On the other side of the bridge we came out onto Mill Lane, although I didn’t know that at the time. We passed a lovely old building that turned out to be Nursling Mill, part of the Baker-Mill Estate that once stretched along the Test valley. The watermill was built to grind corn in 1728 but the building we passed was built in the eighteenth century on the original beech timber frame. It is no longer a mill but, when it was converted into two dwellings the mill machinery was kept. This is somewhere else I should like to come back and explore.
Further along the lane Steve stopped to chat with a pony over the gate of a large field. The pony seemed unconcerned by the massive pylon right next to him. Across another branch of the Test we saw more horses grazing in a field. We turned off onto Station Road and, not long after, saw a Shetland pony in yet another field. Nursling seemed to be filled with horses as far as I could tell.
At the end of a quiet lane our rural idyl came abruptly to an end with Nursling Business Park and a large Tesco distribution depot. Soon we were passing under the Motorway that noisily cuts Nursling in two. On the other side we found the Four Horseshoes pub, dating from 1893. A few of our number seemed disappointed it was closed.
Things seemed to get more rural again when we turned onto a quiet lane. Actually, it wasn’t as quiet as all that, there was a distinct motorway hum to our right. By this time I was completely at a loss as to where we were so the irony was not lost when the new Ordnance Survey building appeared on the horizon. Now I knew we must have been in the new Adanac Business Park, once part of Adanac Farm and crossed by a Roman Road. Luckily Pete, who seems to have a map for every occasion inside his head, knew exactly where he was going. Otherwise I’d have had to pop into the OS offices to get one of their wonderful maps.
Across fields to our right I could see a pretty little cottage stranded alone in a field between the motorway and the business park. In the garden was a tree covered in a pink haze of blossom and behind it a tower block loomed. Bewildered I tried to place it and get my bearings. I failed abysmally.

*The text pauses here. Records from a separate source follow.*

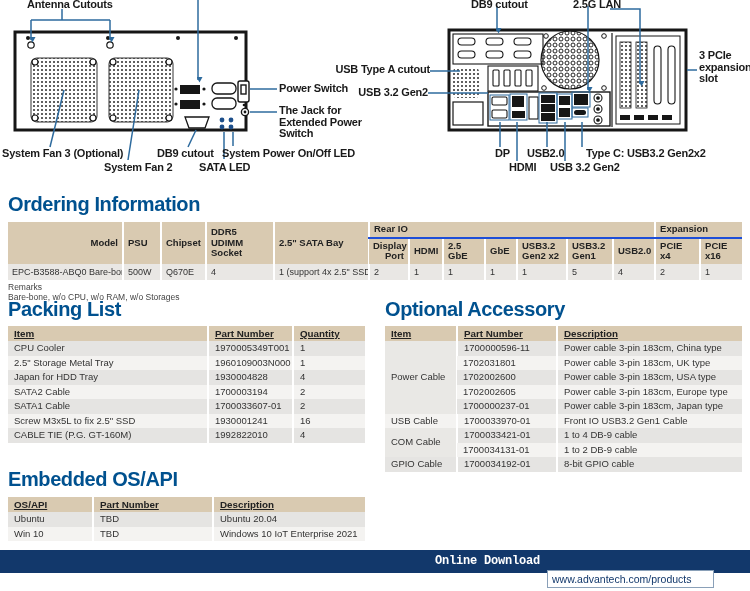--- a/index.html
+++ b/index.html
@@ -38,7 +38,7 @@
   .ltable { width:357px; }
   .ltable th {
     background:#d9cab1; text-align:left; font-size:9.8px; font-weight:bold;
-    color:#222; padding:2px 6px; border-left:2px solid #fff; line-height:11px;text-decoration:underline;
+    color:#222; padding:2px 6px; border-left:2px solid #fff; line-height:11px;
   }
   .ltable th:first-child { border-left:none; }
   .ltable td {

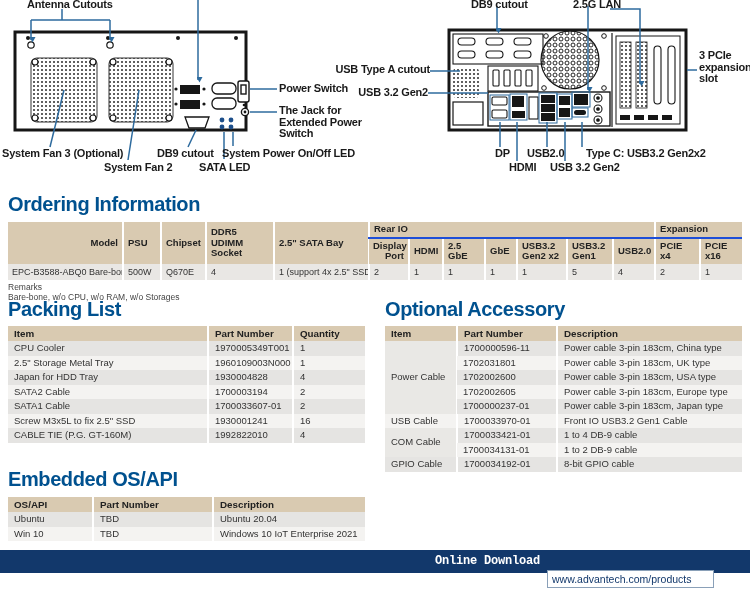--- a/index.html
+++ b/index.html
@@ -59,7 +59,7 @@
   #footer-url {
     position:absolute; left:547px; top:3px; width:157px; height:14px;
     background:#fff; border:1px solid #8aa0b8; color:#12386b; font-size:10.5px;
-    padding:1px 4px; line-height:14px;margin-top:17px;
+    padding:1px 4px; line-height:14px;
   }
 </style>
 </head>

The tower block suggested we must be walking towards Southampton, the opposite direction to the one I’d thought. After some more crossing of busy roads we came to a beautiful chocolate box thatched cottage with a timber framed barn and huge greenhouses. The garden was filled with rows of vegetables. It was obviously a small farm. It turns out it’s called Bargain Farm and plans are afoot to knock it down and build a housing estate. What a shame.
Soon things started to look vaguely familiar and I knew for certain we were in Southampton. In fact we were in Milbrook, an area I don’t know well at all so I wasn’t really any the wiser. We came to the Saints Pub, which looked to be about to open. There were a few grumbles as we passed it by.
For a brief moment, as we crossed the Redbridge roundabout then the Totton Bypass over the Test, I knew exactly where we were. This is a walk I’ve done in reverse a few times. To our left were the cranes of Southampton Docks, to our right I knew was the old Redbridge and a boundary stone I’ve yet to tick off my list. It was tantalisingly close.
Knowing where I was didn’t last. On the other side of the bypass bridge we veered off into the back streets of Totton, or maybe it was Eling. Passing the rather beautiful Old Station House, now turned into flats, didn’t help any. It wasn’t until the New Inn was actually in sight in front of us that I knew where we were again. The ten mile section of our walk was over and it was time to meet up with the five mile walkers.